Re: Is validity the real issue?

On Nov 7, 2005, at 11:17 AM, Jens Meiert wrote:

> No. There is also some probability that you cross the city  
> unharmed, as
> there on the other side is the risk that an invalid page might fail in
> certain UAs. And this risk ain't quite low, as you need to  
> anticipate a
> future where more and more UAs behave more and more strict. So that  
> risk is
> definitely high, and the metaphor I used proves useful, I fear.
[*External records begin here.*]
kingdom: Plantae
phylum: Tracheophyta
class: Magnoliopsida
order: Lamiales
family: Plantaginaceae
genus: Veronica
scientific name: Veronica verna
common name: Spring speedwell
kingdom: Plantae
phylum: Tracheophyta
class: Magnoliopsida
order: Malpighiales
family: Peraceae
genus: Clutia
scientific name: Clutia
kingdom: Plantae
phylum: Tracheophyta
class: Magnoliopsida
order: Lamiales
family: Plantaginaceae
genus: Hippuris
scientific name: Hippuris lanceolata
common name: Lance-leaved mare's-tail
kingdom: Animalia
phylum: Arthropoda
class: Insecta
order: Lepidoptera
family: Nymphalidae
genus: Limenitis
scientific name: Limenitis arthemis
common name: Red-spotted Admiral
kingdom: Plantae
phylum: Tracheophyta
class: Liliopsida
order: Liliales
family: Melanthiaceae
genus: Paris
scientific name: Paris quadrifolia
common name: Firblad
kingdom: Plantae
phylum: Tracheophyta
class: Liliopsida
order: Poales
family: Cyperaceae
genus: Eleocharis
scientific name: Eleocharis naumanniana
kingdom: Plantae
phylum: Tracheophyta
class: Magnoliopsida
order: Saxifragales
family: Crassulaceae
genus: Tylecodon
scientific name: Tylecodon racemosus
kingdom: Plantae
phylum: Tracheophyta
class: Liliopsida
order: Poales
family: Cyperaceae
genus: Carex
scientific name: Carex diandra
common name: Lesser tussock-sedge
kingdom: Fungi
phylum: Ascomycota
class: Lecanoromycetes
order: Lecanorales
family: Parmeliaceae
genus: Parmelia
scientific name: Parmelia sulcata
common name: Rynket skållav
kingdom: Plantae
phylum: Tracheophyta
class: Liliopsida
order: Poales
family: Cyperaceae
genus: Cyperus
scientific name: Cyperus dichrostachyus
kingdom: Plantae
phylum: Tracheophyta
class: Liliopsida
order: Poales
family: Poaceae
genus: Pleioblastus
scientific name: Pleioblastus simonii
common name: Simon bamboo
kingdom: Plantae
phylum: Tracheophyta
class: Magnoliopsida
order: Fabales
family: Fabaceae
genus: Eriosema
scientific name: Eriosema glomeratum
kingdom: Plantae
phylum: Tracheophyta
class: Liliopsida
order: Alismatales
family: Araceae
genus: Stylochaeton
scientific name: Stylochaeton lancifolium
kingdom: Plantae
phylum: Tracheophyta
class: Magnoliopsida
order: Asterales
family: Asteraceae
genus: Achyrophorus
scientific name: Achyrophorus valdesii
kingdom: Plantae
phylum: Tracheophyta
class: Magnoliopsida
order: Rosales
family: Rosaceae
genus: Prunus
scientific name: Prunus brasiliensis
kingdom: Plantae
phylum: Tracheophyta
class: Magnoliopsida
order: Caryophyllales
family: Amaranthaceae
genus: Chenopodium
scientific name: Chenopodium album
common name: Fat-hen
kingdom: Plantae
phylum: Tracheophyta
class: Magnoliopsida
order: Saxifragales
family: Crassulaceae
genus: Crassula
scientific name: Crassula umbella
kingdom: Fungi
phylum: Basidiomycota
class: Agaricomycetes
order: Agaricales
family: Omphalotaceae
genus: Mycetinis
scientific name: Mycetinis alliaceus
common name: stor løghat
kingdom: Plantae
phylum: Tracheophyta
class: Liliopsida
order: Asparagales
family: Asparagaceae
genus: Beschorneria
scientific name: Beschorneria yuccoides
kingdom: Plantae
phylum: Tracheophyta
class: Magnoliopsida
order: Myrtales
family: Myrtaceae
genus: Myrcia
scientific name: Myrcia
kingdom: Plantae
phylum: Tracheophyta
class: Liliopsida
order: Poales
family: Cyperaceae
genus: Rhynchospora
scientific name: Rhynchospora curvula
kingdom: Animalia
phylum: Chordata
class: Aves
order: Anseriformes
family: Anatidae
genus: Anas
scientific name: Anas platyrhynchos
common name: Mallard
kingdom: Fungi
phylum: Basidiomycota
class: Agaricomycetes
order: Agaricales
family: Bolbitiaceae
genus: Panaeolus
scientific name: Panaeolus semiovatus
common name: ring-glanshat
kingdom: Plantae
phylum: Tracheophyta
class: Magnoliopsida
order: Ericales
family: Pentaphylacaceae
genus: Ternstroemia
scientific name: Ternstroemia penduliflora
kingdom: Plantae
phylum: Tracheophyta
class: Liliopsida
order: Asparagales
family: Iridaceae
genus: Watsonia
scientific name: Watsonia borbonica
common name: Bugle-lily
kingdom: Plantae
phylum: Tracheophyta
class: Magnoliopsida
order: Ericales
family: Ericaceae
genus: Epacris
I thought about your analogy last night, and stupidly deleted the  
message I wrote in response because I should only be picking so many  
fights at one time. But there's one thing I should mention here,  
relative to your analogy:

If a government hires a company to build a road from City A to City  
B, and they build the road in a manner that somehow fails to meet the  
government's standards, then the way to resolve it is to keep the  
road closed until it meets those standards (or, if it's not a risk to  
safety, to open the road to traffic on a few lanes, while the company  
repairs what is broken).

But if the government is concerned the road is unsafe, it doesn't  
then open the road, and write a law requiring all the cars on the  
road to shut down when a driver wants to drive on it. The car  
operates for the user's benefit, not the road or the construction  
crew or the government. Cars are also designed to deal with problems,  
within certain tolerances: that is, they don't explode when you hit a  
crack in the road, or when there are 28cm of asphalt on the road  
instead of 30cm.

That's my beef with instructing user agents to shut down when they  
encounter malformed content. It punishes the user for the sins of the  
content producer, no matter how small. The best way to enforce well- 
formed content would be to have the server check all fragments that  
are published, before they are made available to users.